*Problem statement*
Omit the images and retype the records verbatim.

Revision comparison data
_ _ _ _ _ _ _

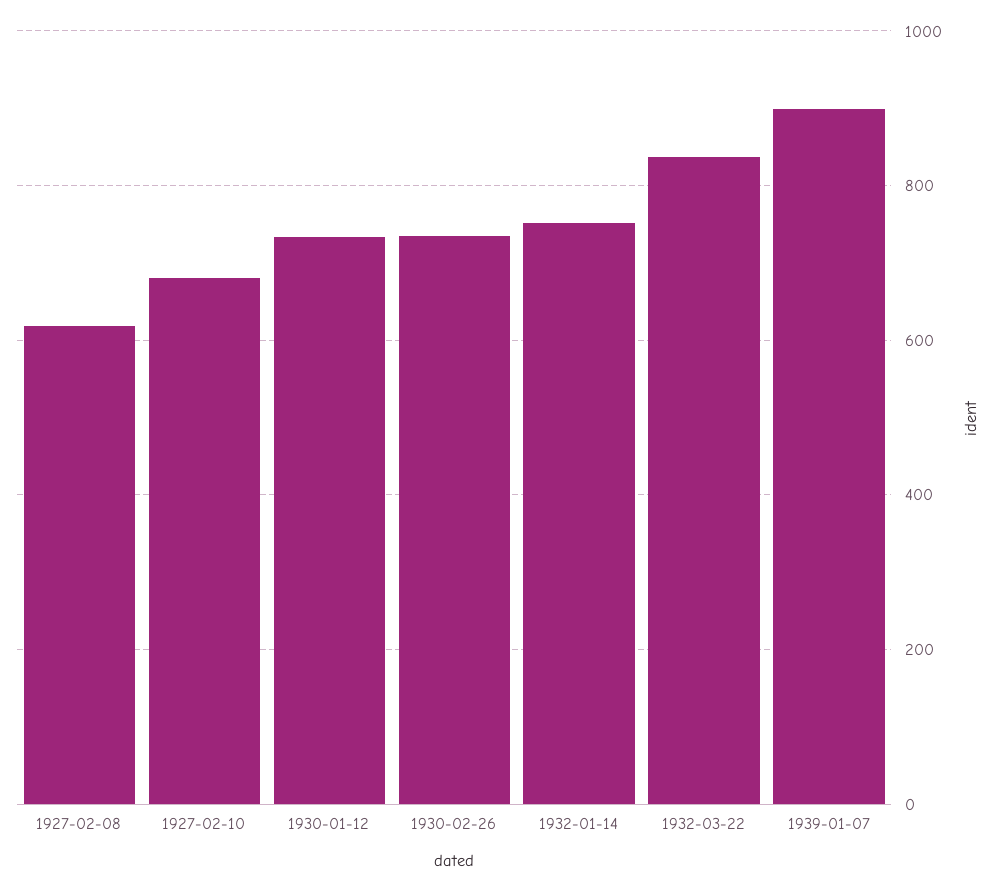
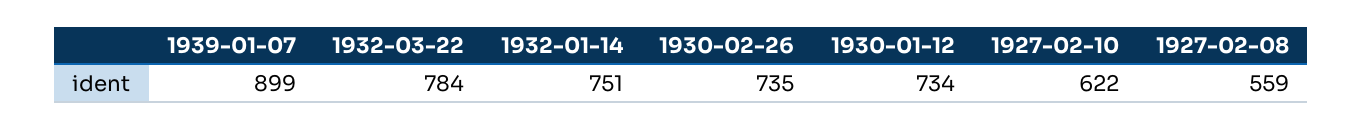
  {
-   "1927-02-08": 620,
+   "1927-02-08": 559,
-   "1927-02-10": 680,
+   "1927-02-10": 622,
    "1930-01-12": 734,
    "1930-02-26": 735,
    "1932-01-14": 751,
-   "1932-03-22": 840,
+   "1932-03-22": 784,
    "1939-01-07": 899
  }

_ _ _ _ _ _ _

*Written solution*
  {
-   "1927-02-08": 620,
+   "1927-02-08": 559,
-   "1927-02-10": 680,
+   "1927-02-10": 622,
    "1930-01-12": 734,
    "1930-02-26": 735,
    "1932-01-14": 751,
-   "1932-03-22": 840,
+   "1932-03-22": 784,
    "1939-01-07": 899
  }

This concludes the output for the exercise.